Vaz jumped out as soon as the hatch opened, one hand on his magnum. Staffan raised an eyebrow.
“There’s only one member of crew on board,” he said. “I promise.”
“Fine.” Vaz was still checking out the hangar. Mal could tell he wasn’t putting on an act. They were on the actual deck, not in one of the upper berths that held vessels in place with a gravity anchor. “But my paranoia often comes in useful.”
Staffan led the way through the bay into a curved passage, Mal at his heels. The space felt empty in a way that a six-kilometer ship like Infinity didn’t. It was something about the stark design, devoid of notices on the bulkheads, firefighting equipment, chevron hazard markings, and all the other visual clutter that made Mal feel at home in a UNSC vessel. It was also very purple, the kind of purple that would have looked equally at home in a bishop’s office or a
hooker’s boudoir. Mal settled on the religious image. The ship was architectural, like a cathedral. It seemed to want to live up to the holy war that the ship was designed to wage.

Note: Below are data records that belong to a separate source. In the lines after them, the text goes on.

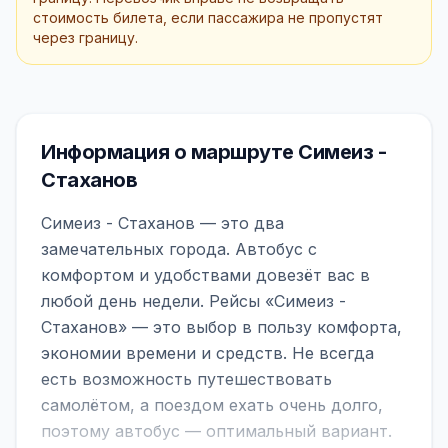
стоимость билета, если пассажира не пропустят
через границу.
Информация о маршруте Симеиз -
Стаханов
Симеиз - Стаханов — это два
замечательных города. Автобус с
комфортом и удобствами довезёт вас в
любой день недели. Рейсы «Симеиз -
Стаханов» — это выбор в пользу комфорта,
экономии времени и средств. Не всегда
есть возможность путешествовать
самолётом, а поездом ехать очень долго,
поэтому автобус — оптимальный вариант.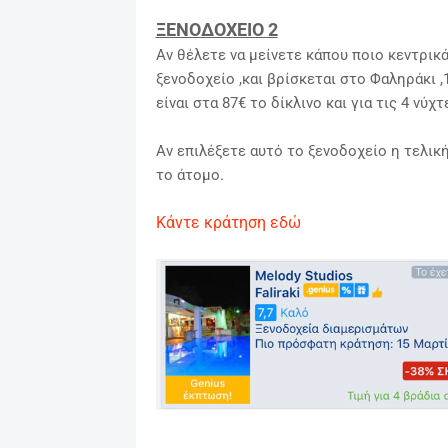
ΞΕΝΟΔΟΧΕΙΟ 2
Αν θέλετε να μείνετε κάπου ποιο κεντρικά
ξενοδοχείο ,και βρίσκεται στο Φαληράκι ,
είναι στα 87€ το δίκλινο και για τις 4 νύχτ
Αν επιλέξετε αυτό το ξενοδοχείο η τελικ
το άτομο.
Κάντε κράτηση εδώ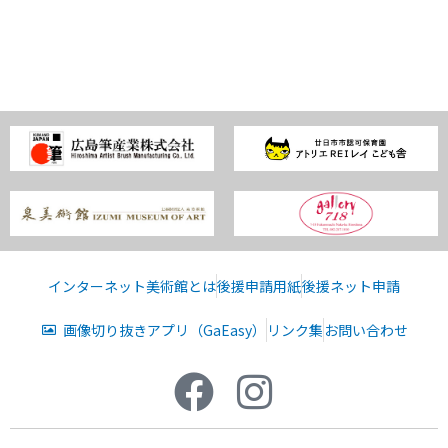
インターネット美術館とは
後援申請用紙
後援ネット申請
画像切り抜きアプリ（GaEasy）
リンク集
お問い合わせ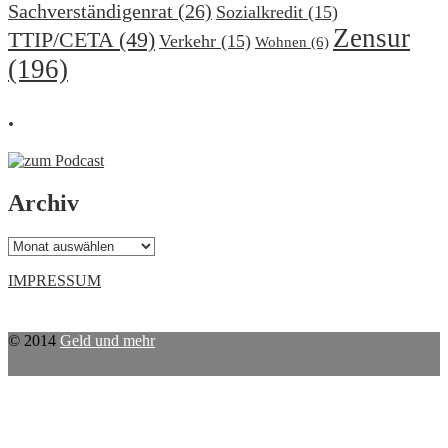
Sachverständigenrat
(26)
Sozialkredit
(15)
Zensur
TTIP/CETA
(49)
Verkehr
(15)
Wohnen
(6)
(196)
.
Archiv
Archiv
IMPRESSUM
© 2014
Geld und mehr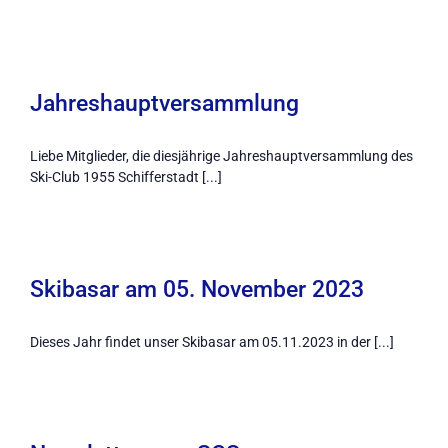
Jahreshauptversammlung
Liebe Mitglieder, die diesjährige Jahreshauptversammlung des
Ski-Club 1955 Schifferstadt [...]
Skibasar am 05. November 2023
Dieses Jahr findet unser Skibasar am 05.11.2023 in der [...]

Actually, no, not a cathedral: it was more like a nightclub after hours with the cleaning lights on, except there were no mystery stains or gum on the carpet.
“I gather she’s passed through a few hands,” Staffan said. “Trying to invade Earth one minute and trying to save you from the Flood the next.”
Mal kept walking. Vaz’s boots echoed behind him. “You’ve checked her out pretty thoroughly, then.”
“I had to ask ex-Covenant personnel. The UNSC helpline was busy.”
“Well, the Brutes used her to attack the Sangheili during the civil war. The Great Schism. Then she was part of the Arbiter’s Fleet of Retribution. Then the Sangheili rebels got her back. So she’s had a few careless owners. Stop me if I’m getting boring.”
“No, I’m riveted,” Staffan said, raising an eyebrow. “Feel free to give us the guided tour, then.”
Mal decided he’d sold himself and Vaz as useful additions. The air in the ship smelled slightly stale, a blend of chemicals, the estuary mudflat scent of Kig-Yar, and hot metal from the Calypso’s maneuvering thrusters. Once they were in the elevator, the aroma changed again to something more industrial. Edvin said nothing. He just watched like a patient cat. Mal got the impression that he’d take betrayal very badly.
“So how did you guys counter these ships?” Staffan asked as the lift climbed.
“Fire everything you’ve got at them, or board them and destroy the command and control systems,” Vaz said. “They don’t glide well.”
Mal decided that his and Vaz’s real value to Staffan was their knowledge of how the UNSC would deal with Inquisitor if she showed up near Earth. They knew a little more about this particular class than anyone on Venezia—anyone he’d trust, anyway—but you could pay a Kig-Yar to get you the operating manual for anything.
“We’ve boarded them,” Mal said. “They’re not invincible or impregnable. On the other hand, if you’re just looking to defend Venezia from attack by giving visiting ships a big hello, they’ve got lots of lovely laser turrets and plasma torpedos.”